First time managing a fire? Not sure what to do to get rid of ashes etc in the fire bowl left after a fire?
Chimineas shouldn’t need much cleaning except for ash removal. Some may advise essential cleaning after every use and yes this is probably the best advice. However, you most likely will be completely fine if you don’t clean it out after every single fire. Also, chimineas are designed so that the gentle collection of soot in their chimneys actually helps to improve the structural integrity making it less likely to crack.
Instead, note when the fire bowl is getting a bit crowded with ash and it will likely affect starting your new fire. Then it’s definitely time to clean out your chiminea!]
Common Sense Cleaning
Tools needed for cleaning:
- Dustpan and brush (unlikely that you’ll have other ‘fire tools’ but if you do, they are perfect for cleaning out your fire bowl. Otherwise, an old dustpan and brush will do fine.
- Something to put the ash in.
- Mask – it’s a good idea to throw a facemask on (as we all have them lying around the house now) and it may help with breathing in dust if you are sensitive to that).
Cleaning a Clay Chiminea With Sand
The fire will have happily burned down on the top of the sand surface. Using your dustpan, simply scoop up the ash waste from the fire and a little sand making sure you get it all.
Alternatively, you can use a sieve to scoop the sand through to separate it from the ash and other debris from the fire. This will allow you to use it again but also give it a good ‘clean’.
SAFETY NOTICE – ALWAYS MAKE SURE YOUR FIRE IS DEAD AND CHIMINEA IS PERFECTLY COOL BEFORE ATTEMPTING TO CLEAN IT.
how to Clean a Metal Chiminea
First, remove any large fire debris left over with tongs or gloved hands or indeed just bare hands if you’re not bothered about getting dirty.
Often metal chimineas whether they are steel or cast iron will have a grate in the bottom to raise the fire up and help with the airflow. Remove this and brush it down with a dry brush to remove any ash.
Next using a dustpan, scoop out the ash and fire debris from the bottom of your fire bowl. Good idea to use gloves and a mask and even some eye protection if you have it to cover all bases.
What Should I Do With The Ash From My Chiminea?
If you are looking for the correct way to dispose of your ash, unless you have a way of collecting for compost or food waste disposal then it would go in general waste. Fire leftover from ash can be put to good use in making compost as it contains a large amount of potassium….apparently.
Check out this article over at Firewood Centre for some cool ways to recycle your fireplace ash. You can do all sorts from gritting your driveway to dehumidify your home with it!
Should I Clean The Inside of My Chiminea?
No with the only exception being if the chimney is actually obscured. If your chiminea has a non-obstructive coating of soot on the inside, it’s perfectly fine to leave it there.
In fact, I’d encourage you to do so. In particular with traditional clay chimineas, it’s best to leave the inside alone.

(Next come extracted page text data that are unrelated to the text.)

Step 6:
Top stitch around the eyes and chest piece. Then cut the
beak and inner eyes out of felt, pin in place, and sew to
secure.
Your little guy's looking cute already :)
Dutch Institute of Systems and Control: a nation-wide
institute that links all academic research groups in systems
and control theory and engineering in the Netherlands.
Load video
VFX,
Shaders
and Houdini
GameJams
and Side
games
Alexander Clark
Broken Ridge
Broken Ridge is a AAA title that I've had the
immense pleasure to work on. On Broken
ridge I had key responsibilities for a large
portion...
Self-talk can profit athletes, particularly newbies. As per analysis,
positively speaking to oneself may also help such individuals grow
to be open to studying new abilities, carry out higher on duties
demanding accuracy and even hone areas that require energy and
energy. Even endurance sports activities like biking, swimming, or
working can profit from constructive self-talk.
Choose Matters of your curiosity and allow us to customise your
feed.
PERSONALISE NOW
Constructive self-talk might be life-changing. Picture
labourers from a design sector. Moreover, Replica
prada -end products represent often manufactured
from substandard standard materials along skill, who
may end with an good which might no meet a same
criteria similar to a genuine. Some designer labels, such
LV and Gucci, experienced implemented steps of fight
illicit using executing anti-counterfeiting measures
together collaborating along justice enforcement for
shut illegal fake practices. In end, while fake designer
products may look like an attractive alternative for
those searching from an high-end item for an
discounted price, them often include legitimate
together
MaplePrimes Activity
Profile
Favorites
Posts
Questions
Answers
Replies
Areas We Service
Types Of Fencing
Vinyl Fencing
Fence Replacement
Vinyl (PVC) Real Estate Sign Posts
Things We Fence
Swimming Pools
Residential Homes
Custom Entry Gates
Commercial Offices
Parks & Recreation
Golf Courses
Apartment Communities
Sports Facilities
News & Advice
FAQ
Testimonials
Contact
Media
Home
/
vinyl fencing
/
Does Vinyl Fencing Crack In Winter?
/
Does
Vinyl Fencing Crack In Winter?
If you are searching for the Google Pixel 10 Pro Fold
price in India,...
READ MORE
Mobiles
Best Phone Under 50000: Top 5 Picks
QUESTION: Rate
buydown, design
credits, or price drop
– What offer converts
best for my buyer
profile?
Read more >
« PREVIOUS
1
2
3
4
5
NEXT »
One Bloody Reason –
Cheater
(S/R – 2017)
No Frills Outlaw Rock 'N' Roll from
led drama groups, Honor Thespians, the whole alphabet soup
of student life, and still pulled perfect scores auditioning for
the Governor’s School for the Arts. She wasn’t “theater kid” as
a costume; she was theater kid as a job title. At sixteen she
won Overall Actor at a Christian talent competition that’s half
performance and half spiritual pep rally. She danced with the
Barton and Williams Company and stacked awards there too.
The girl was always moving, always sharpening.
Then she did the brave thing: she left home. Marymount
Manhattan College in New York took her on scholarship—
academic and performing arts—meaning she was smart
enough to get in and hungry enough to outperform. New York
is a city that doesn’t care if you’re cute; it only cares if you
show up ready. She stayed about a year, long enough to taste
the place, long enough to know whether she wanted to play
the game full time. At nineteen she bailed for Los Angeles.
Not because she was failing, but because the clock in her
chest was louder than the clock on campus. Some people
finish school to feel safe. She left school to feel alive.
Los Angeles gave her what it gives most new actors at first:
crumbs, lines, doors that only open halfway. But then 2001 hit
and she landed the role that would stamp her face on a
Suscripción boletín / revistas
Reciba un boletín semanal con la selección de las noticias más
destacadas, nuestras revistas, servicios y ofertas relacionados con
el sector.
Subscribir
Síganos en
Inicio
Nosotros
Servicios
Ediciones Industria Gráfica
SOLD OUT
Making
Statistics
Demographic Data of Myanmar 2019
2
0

You would only need to clean out the inside of a chiminea if the chimney function was obstructed by soot buildup or if there was considerable soot buildup that may cause a fire hazard. Then it’s a good time to get a rough brush around the inside and shake loose the soot and dispose of it.
In general, inside cleaning of a chiminea is only needed at extremely high levels of use.
Probably the main consequence of not cleaning out your chiminea is an overly smoky fire. If you light fire upon fire without cleaning out the fire bowl, you will get more smoke. Having a clean chiminea makes sure the chiminea works as it should and keep your fires burning bright.